EXERCISE PROMPT:
Print exactly the lines from the one that contains "4.0, longitude: 40.712 -> 40.7106" through the last line of the material, both included, and leave out all pictures.

GIVEN RECORDS:

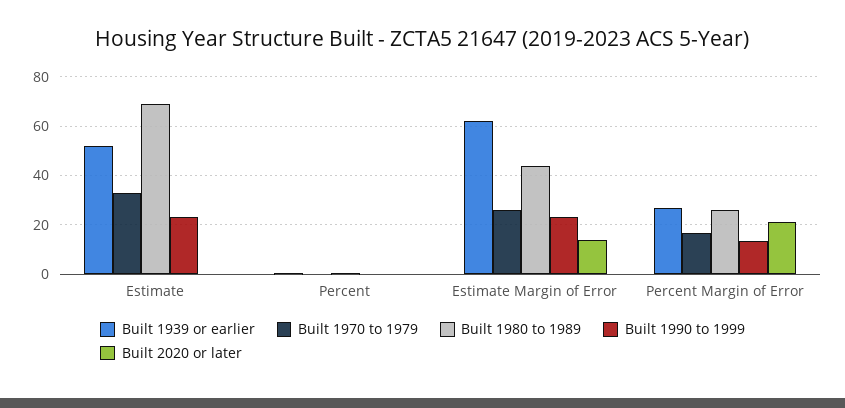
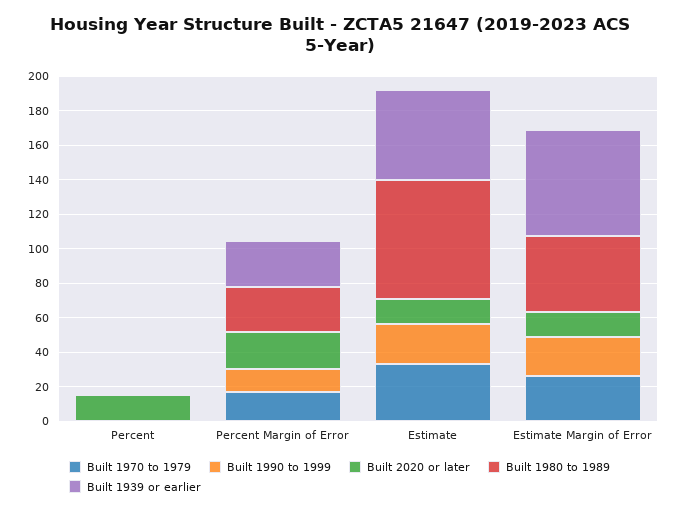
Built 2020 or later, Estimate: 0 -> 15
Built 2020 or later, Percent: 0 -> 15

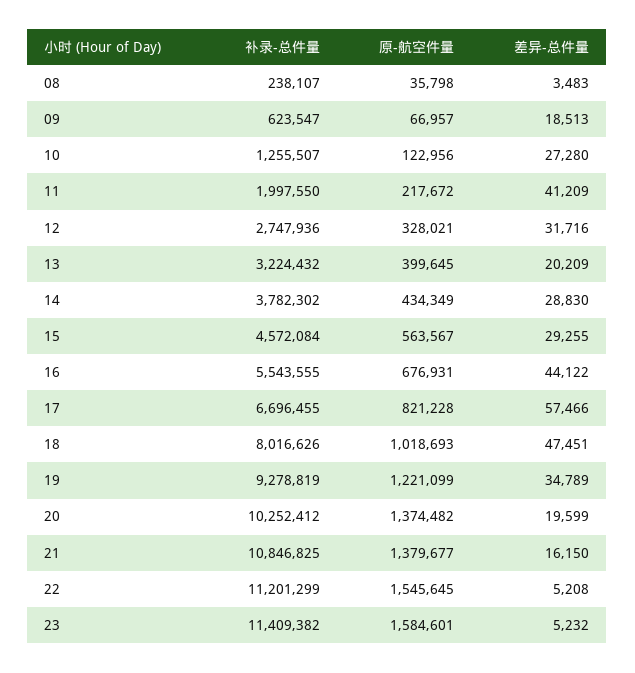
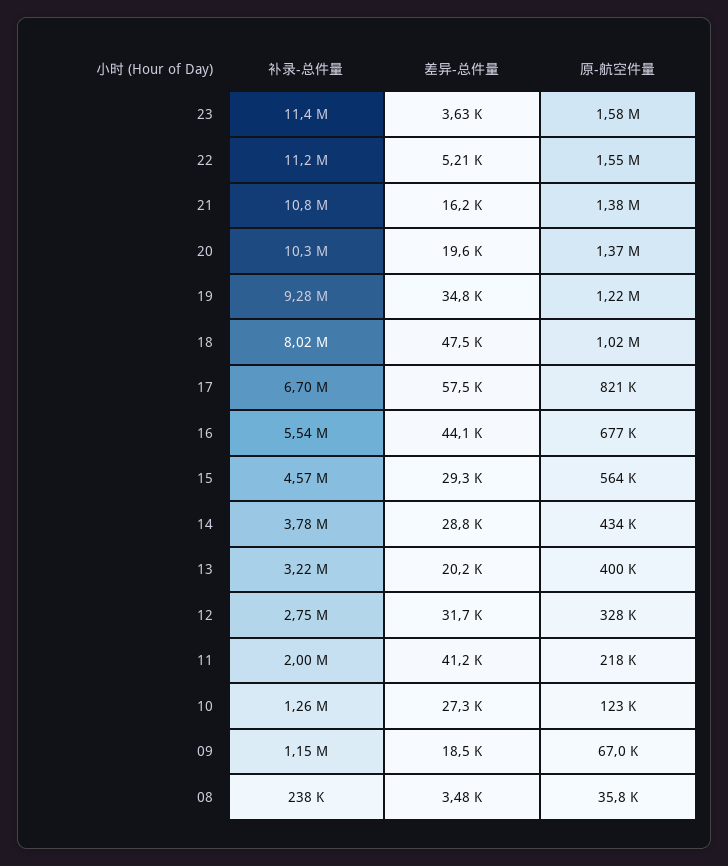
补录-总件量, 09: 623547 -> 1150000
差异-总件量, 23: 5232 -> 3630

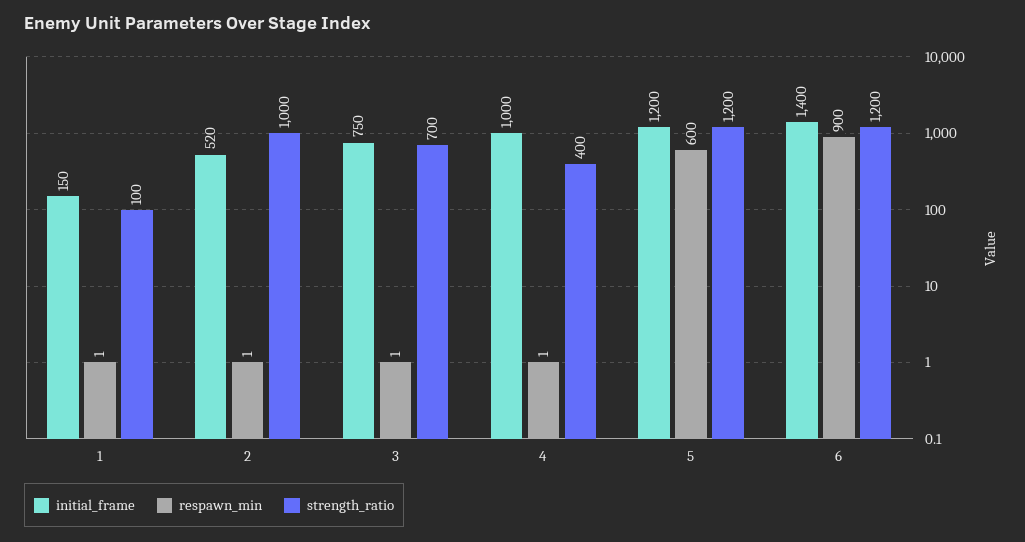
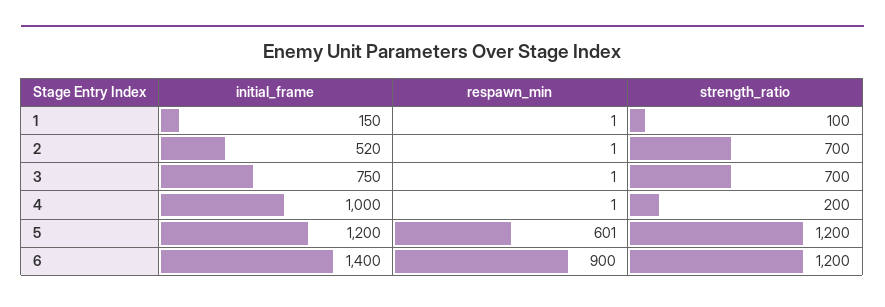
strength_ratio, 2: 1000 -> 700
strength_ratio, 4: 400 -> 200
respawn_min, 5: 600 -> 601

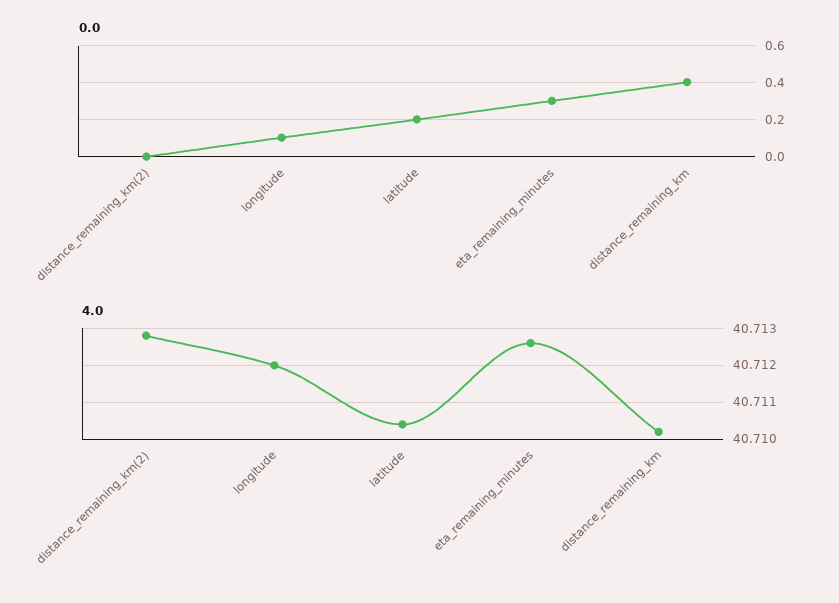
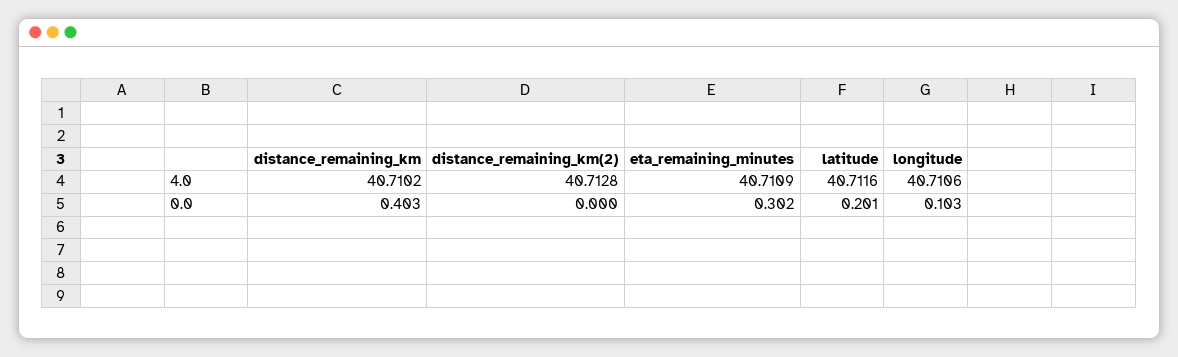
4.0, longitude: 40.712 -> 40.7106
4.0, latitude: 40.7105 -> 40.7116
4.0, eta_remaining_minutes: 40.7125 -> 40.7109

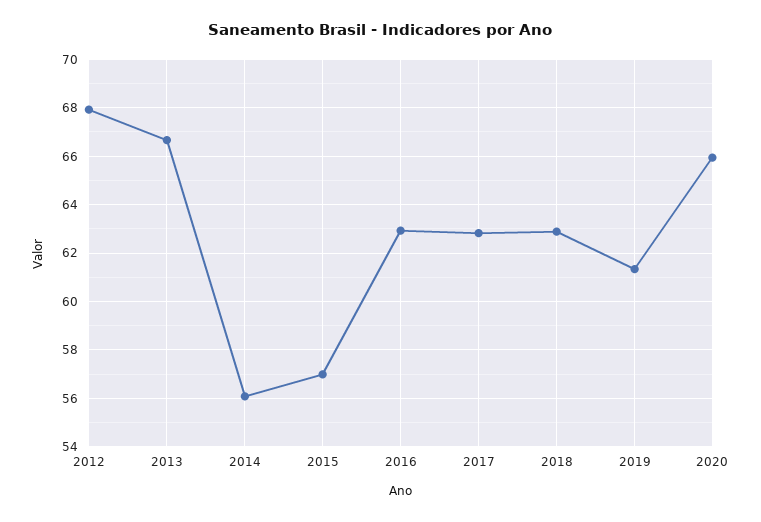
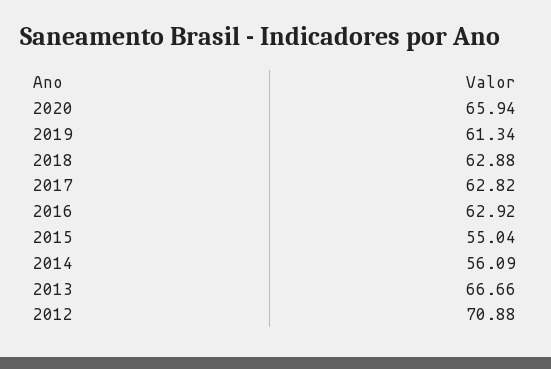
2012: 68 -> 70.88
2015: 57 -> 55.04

REPLY TO THE EXERCISE:
4.0, longitude: 40.712 -> 40.7106
4.0, latitude: 40.7105 -> 40.7116
4.0, eta_remaining_minutes: 40.7125 -> 40.7109

2012: 68 -> 70.88
2015: 57 -> 55.04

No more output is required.